Shelby Sumpter Singleton, Jr. (December 16, 1931 – October 7, 2009) was an American record producer and record label owner.

Early life
He was born Shelby Sumpter Singleton, Jr. in Waskom, Texas. His parents were Shelby Sumpter Singleton, Sr. and Alvina Marcantel. As a youngster, living in Shreveport, Louisiana, Singleton was known as "Sonny Boy". He graduated from high school at age 15, then attended the Louisiana Business School. After graduating, he joined the Marine Corps and served in the Korean War. He would spend the rest of his life with a metal plate in his head due to an injury suffered while serving there.

Career
After his military discharge he worked in a munitions company, based in Shreveport, Louisiana for five years before being hired to promote Starday Records country music catalog. When a marketing arrangement between Starday and Mercury Records was terminated, Singleton was hired by Mercury to do promotional work. He rose in the company to become a record producer and executive in Mercury's Nashville office. In 1960, he achieved his first hit single, Brook Benton's recording of "The Boll Weevil Song", which became a #2 single on the Billboard Hot 100 chart the following year. Singleton spent nine years at Mercury and its sister label, Smash Records, during which he was involved in producing many hit records, including Leroy Van Dyke's "Walk On By"; "Ahab the Arab" by Ray Stevens; and "Wooden Heart" by Joe Dowell. Singleton also acted as producer for such artists as Jerry Lee Lewis, Roger Miller, Charlie Rich, Dave Dudley, and Brook Benton.

REQUIRED ACTION 1 — In the Shelby Singleton biography, what was Singleton known as while growing up in Shreveport, Louisiana?
REQUIRED ACTION 2 — Decide whether each statement agrees with the Shelby Singleton biography, and quote the words that settle each one. (a) Singleton finished high school at age 15. (b) Singleton worked at a munitions company in Shreveport for ten years. (c) "The Boll Weevil Song" reached #1 on the Billboard Hot 100.
REQUIRED ACTION 3 — Pick up the Shelby Singleton biography after its final sentence and keep writing.
These items have no connection to the Shelby Singleton biography.

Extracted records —
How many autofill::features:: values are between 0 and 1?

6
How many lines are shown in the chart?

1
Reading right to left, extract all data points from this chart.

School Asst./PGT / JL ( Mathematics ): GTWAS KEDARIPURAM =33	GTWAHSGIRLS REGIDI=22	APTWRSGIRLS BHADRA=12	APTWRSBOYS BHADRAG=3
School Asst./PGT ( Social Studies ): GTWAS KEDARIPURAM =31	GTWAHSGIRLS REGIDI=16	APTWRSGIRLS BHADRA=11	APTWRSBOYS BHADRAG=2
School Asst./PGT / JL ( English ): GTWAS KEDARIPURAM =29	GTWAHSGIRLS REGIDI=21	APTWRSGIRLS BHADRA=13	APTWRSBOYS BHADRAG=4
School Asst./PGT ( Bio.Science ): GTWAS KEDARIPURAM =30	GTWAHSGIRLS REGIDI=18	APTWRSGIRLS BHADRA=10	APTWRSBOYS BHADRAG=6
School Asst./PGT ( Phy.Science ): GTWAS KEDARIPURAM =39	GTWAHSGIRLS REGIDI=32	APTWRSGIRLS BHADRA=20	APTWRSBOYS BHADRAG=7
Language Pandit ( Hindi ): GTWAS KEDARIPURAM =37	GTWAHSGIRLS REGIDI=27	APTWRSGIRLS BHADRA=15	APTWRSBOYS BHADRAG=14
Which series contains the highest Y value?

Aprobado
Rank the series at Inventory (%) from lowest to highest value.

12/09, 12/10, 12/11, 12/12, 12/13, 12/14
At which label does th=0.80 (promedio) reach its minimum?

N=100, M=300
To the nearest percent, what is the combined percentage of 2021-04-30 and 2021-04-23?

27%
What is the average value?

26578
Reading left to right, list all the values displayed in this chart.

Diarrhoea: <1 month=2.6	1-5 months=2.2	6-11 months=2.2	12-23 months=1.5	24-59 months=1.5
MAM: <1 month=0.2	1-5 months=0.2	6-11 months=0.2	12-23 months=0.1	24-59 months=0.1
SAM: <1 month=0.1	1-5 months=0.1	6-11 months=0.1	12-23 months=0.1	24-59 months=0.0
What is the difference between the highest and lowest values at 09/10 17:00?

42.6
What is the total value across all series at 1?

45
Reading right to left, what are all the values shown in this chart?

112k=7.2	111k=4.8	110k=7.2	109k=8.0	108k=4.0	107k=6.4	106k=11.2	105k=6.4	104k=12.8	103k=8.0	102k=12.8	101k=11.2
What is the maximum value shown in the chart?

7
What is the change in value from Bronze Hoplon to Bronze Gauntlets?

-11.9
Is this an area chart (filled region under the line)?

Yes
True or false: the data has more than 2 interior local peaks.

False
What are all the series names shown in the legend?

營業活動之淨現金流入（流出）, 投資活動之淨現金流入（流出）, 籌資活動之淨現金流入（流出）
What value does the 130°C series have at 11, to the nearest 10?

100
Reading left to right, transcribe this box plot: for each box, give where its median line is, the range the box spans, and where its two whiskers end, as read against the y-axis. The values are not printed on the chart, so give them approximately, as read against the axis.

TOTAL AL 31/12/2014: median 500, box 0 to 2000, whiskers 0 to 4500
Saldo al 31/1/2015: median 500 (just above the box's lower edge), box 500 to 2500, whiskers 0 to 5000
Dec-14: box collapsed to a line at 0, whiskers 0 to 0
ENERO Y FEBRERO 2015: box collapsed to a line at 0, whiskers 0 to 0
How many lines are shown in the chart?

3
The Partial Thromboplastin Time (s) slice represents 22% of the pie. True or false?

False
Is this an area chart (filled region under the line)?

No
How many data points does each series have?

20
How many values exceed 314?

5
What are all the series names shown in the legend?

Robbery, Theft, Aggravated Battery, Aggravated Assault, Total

ANSWER AREA 1 — "Sonny Boy"

ANSWER AREA 2 —
(a) Yes: "He graduated from high school at age 15"
(b) No: "for five years"
(c) No: "which became a #2 single on the Billboard Hot 100 chart the following year"

ANSWER AREA 3 —
In 1962, Singleton bought the master recording of "Hey Paula" by Jill and Ray, originally released on LeCam Records. He changed their names to Paul & Paula and issued the song on Mercury's sister label, Philips Records. The song spent three weeks at number one on the Billboard Hot 100. By 1966, Singleton was vice-president of Mercury, but resigned to form several music labels, including SSS International and Plantation Records. He achieved his first #1 hit in 1968 with Jeannie C. Riley's "Harper Valley PTA". The following year, Singleton purchased Sun Records and its rock and roll catalog from Sam Phillips. From this point onwards, most of his career was dedicated to releasing and repackaging the Sun catalog, much of which was previously unreleased. Singleton was also on the nominating committee of the Hit Parade Hall of Fame.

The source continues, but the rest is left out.